BLBG: Treasuries Drop as Traders Bet on Inflation Before Jobs Report
By Wes Goodman
Jan. 8 (Bloomberg) -- Treasuries fell and traders increased bets on inflation to the most since July 2008 before a U.S. report that economists said will show a 23-month run of job losses ended in December.
The difference between yields on 10-year notes and Treasury Inflation Protected Securities, a gauge of trader expectations for consumer prices, widened to 2.46 percentage points yesterday from 0.55 percentage points a year ago. It was 2.45 percentage points today.
“We expect higher interest rates” on 10-year notes, said Satoshi Okumoto, a manager at Fukoku Mutual Life Insurance Co. in Tokyo, which has the equivalent of $58.9 billion in assets. “The economic fundamentals are better than expected.”
Ten-year note yields rose two basis points to 3.85 percent as of 6:32 a.m. in London, according to data compiled by Bloomberg. The 3.375 percent security due in November 2019 dropped 5/32, or $1.56 per $1,000 face amount, to 96 5/32.
Yields increased one basis point over the past five days, for a total of 31 basis points in three weeks. A basis point is 0.01 percentage point.
A jobs gain would send the 10-year yield to 4.2 percent this month, said Yasutoshi Nagai, chief economist at Daiwa Securities SMBC Co. in Tokyo, part of Japan’s second-largest brokerage. An investor who bought today would lose 2.6 percent if the forecast proves correct, according to data compiled by Bloomberg.

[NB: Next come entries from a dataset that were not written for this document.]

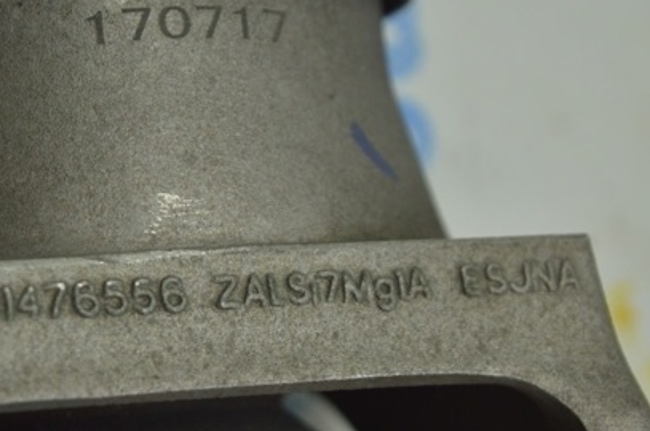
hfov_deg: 15.7
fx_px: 2340
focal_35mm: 130
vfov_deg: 10.5
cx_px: 150
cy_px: 269
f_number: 5.6
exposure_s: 1/40
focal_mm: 55
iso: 400
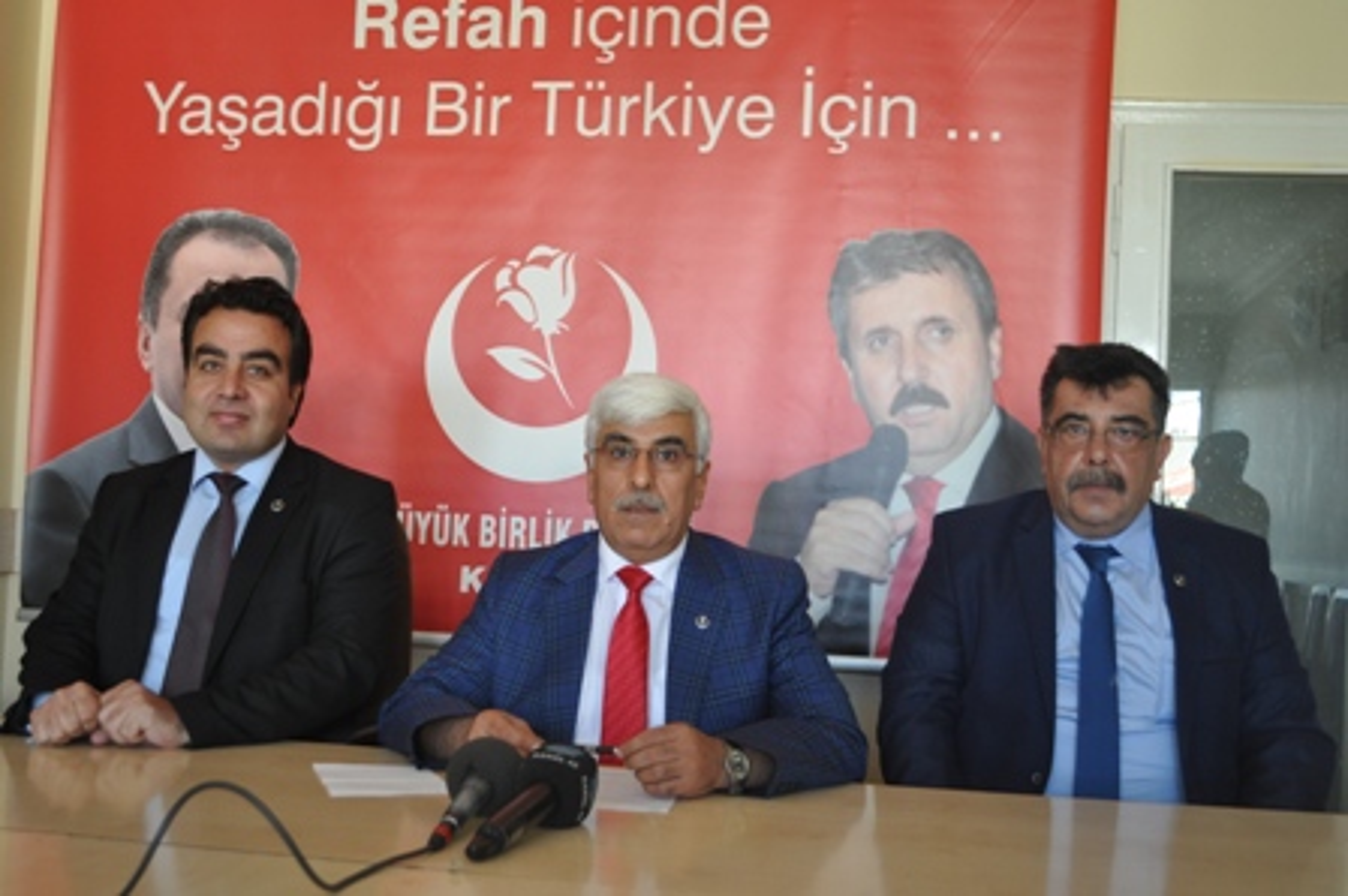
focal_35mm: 39
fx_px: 1459
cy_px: 448
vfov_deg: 34.2
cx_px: 674
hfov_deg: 49.6
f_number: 4.2
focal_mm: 26
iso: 800
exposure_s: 1/60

Fukoku Mutual would consider buying 10-year debt if the rate rises past 4 percent, Okumoto said.
The rate will advance to 4.03 percent by year-end, a Bloomberg survey of banks and securities companies shows, with the most recent forecasts given the heaviest weightings.
Unemployment
Payrolls were unchanged in December after falling every month since January 2008, according to the median estimate from economists surveyed by Bloomberg News before the Labor Department reports the figure. The unemployment rate may have held at 10 percent, near the 26-year high of 10.2 percent set in October.
Treasury two-year yields climbed 11 basis points on Dec. 4, the most since June, after the Labor Department reported that November payrolls fell by 11,000, compared with the median forecast for a 125,000 decline. The figure caused some investors to increase bets that the Federal Reserve would raise interest rates this year.

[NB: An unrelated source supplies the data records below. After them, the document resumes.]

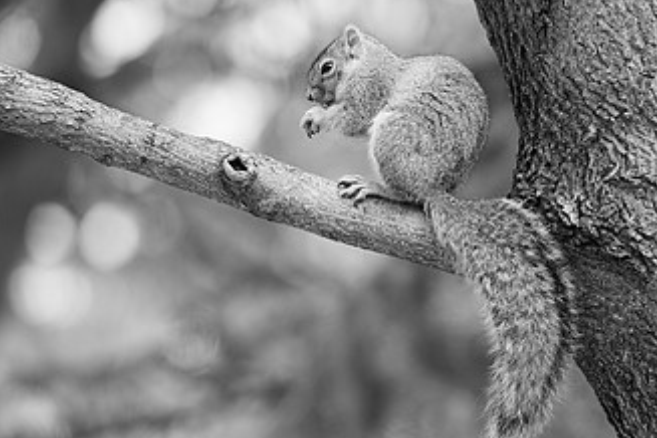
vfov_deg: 4.2
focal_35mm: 328
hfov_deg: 6.3
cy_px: 200
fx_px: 5986
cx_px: 350
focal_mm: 185
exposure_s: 1/640
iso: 250
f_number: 2.8
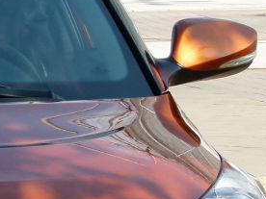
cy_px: 34
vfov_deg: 5.2
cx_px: -185
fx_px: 2198
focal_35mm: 286
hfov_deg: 6.8
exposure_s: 1/500
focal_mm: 13.8
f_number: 4
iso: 100
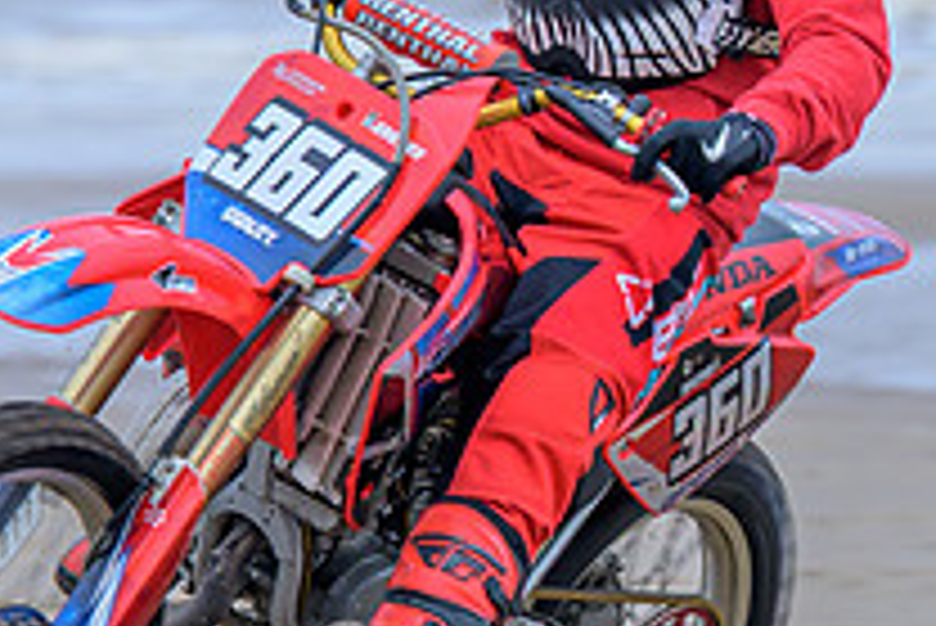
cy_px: 263
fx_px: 14231
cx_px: 160
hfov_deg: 3.8
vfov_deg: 2.5
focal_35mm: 547
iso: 250
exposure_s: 1/320
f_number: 4
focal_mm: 115
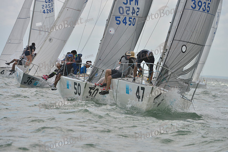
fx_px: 2154
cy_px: 76
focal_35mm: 340
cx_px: 114
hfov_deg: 6.1
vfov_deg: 4.0
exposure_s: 1/1000
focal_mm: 340
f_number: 9
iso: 280
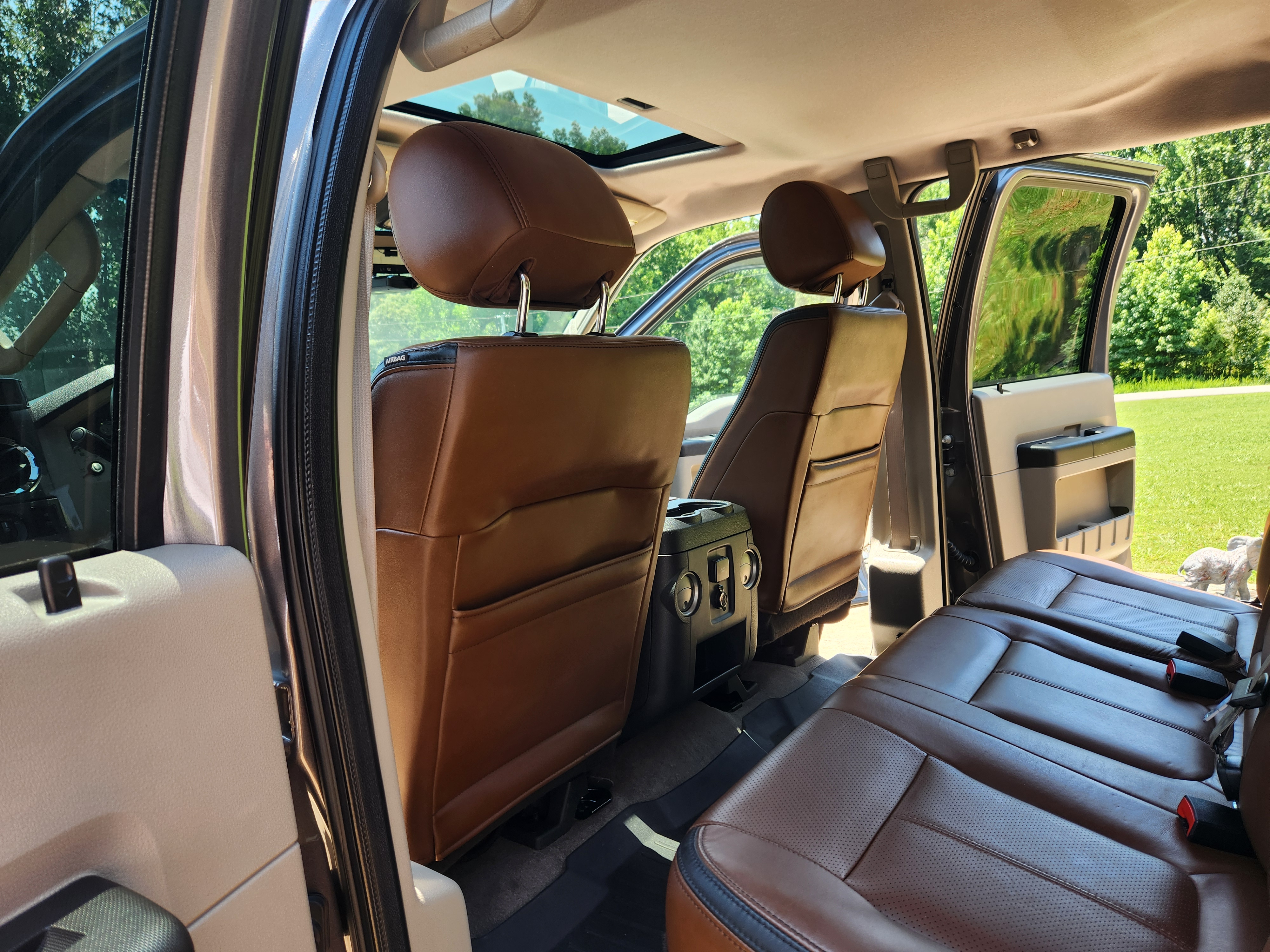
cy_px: 476
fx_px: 844
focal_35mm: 23
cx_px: 635
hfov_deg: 73.9
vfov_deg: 58.9
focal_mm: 5.4
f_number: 1.8
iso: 32
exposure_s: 1/180
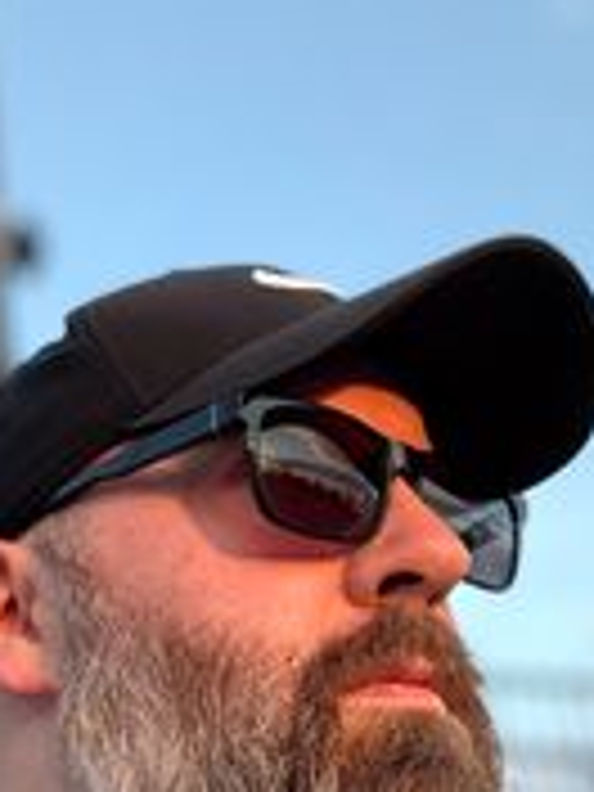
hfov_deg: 21.5
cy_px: 729
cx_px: 162
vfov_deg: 27.4
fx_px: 1556
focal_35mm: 68
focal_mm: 2.69
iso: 25
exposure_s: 1/121
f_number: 1.9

Two-year yields, which tend to be influenced by forecasts for what the Federal Reserve will do with overnight borrowing costs because of their short maturities, climbed two basis points today to 1.04 percent. Longer-term bonds are more influenced by inflation.
Unwinding Stimulus
Policy makers are considering how to unwind unprecedented stimulus and emergency credit programs amid signs the U.S. economy is rebounding.
Fed Bank of Kansas City President Thomas Hoenig said yesterday the central bank should move “sooner rather than later” to reduce stimulus, with a goal of eventually boosting the benchmark interest rate to “probably between 3.5 and 4.5 percent.”

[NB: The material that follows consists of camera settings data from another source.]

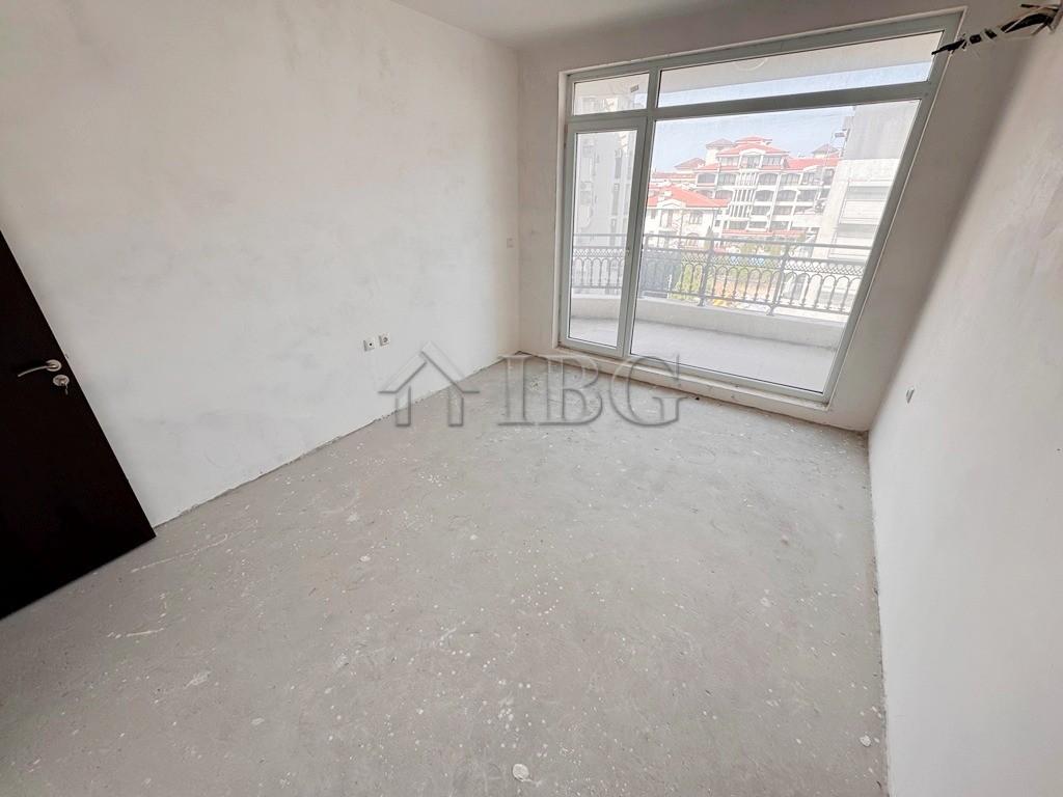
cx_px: 532
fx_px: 430
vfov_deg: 85.7
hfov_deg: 102.1
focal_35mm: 14
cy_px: 398
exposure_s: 1/155
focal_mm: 2.22
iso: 40
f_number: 2.2
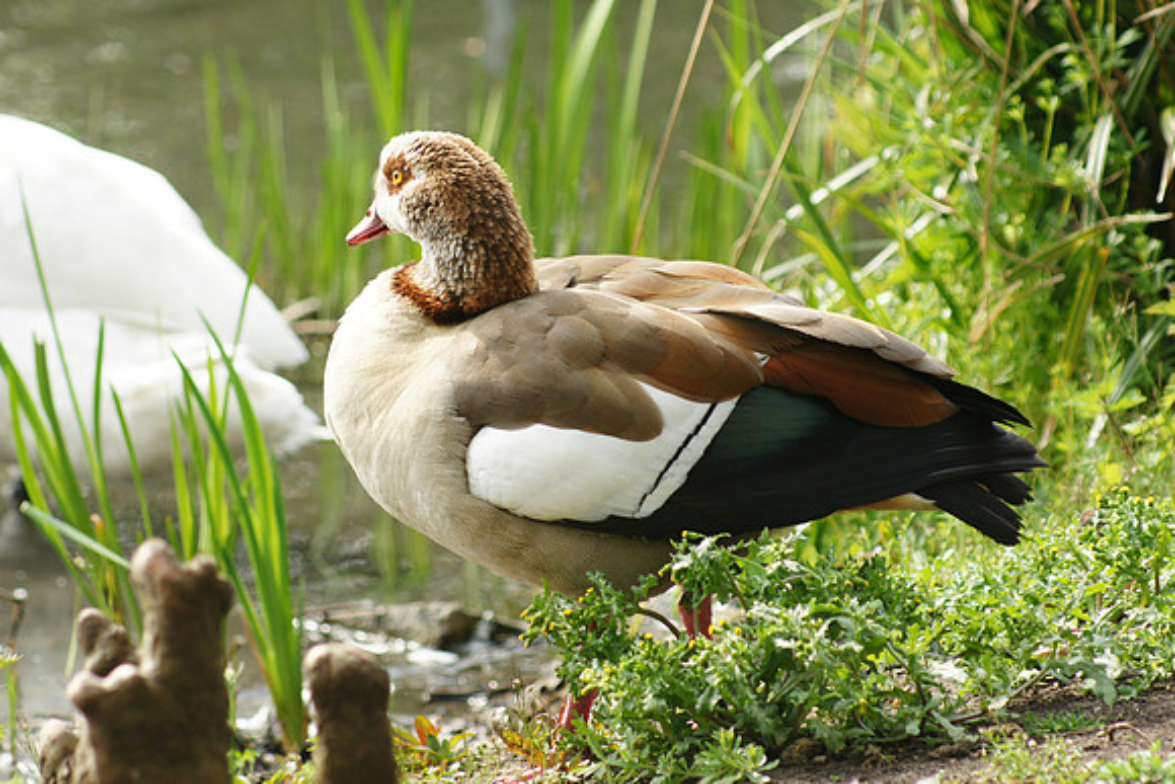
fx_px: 7345
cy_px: 392
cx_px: 588
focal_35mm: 225
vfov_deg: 6.1
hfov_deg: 9.1
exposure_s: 1/250
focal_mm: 150
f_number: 5.6
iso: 320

The Fed is currently targeting a range of zero to 0.25 percent for the benchmark interest rate on overnight loans between banks.
“Maintaining excessively low interest rates for a lengthy period runs the risk of creating new kinds of asset misallocations, more volatile and higher long-run inflation, and more unemployment -- not today, perhaps, but in the medium- and longer-run,” said Hoenig, who votes on monetary policy decisions this year, in a speech in Kansas City.
Regulator Warning
U.S. regulators including the Fed warned banks to guard against possible losses from an end to low interest rates.
“In the current environment of historically low short- term interest rates, it is important for institutions to have robust processes for measuring and, where necessary, mitigating their exposure to potential increases in interest rates,” said the Federal Financial Institutions Examination Council, which includes the Fed, Federal Deposit Insurance Corp. and other agencies, in a statement yesterday.
Supply Concerns
The government plans to sell $10 billion in 10-year TIPS on Jan. 11, $40 billion of three-year notes on Jan. 12, $21 billion of 10-year securities on Jan. 13 and $13 billion of 30- year debt on Jan. 14.
“There’s some worry about how we absorb the supply, and some are worried about inflation,” said Lawrence Dyer, an interest-rate strategist in New York at HSBC Securities USA Inc., one of the 18 primary dealers that trade directly with the Federal Reserve. “You don’t want to buy cheap bonds that will get cheaper.”
Demand for higher returns outside the U.S. government debt market is increasing investors’ appetite for corporate bonds. An index of the securities compiled by Bank of America Corp.’s Merrill Lynch unit yielded 2.70 percentage points more than Treasuries. The spread is the narrowest since November 2007, before the global credit crisis sent corporate bond yields surging the following year.
Two-year interest-rate swap spreads were near the least in six years.
The difference between the rate to exchange floating- for fixed-interest payments and Treasury yields for two years shrank to 26.4 basis points yesterday. It was 25.56 basis points on Dec. 31, the least since 2003.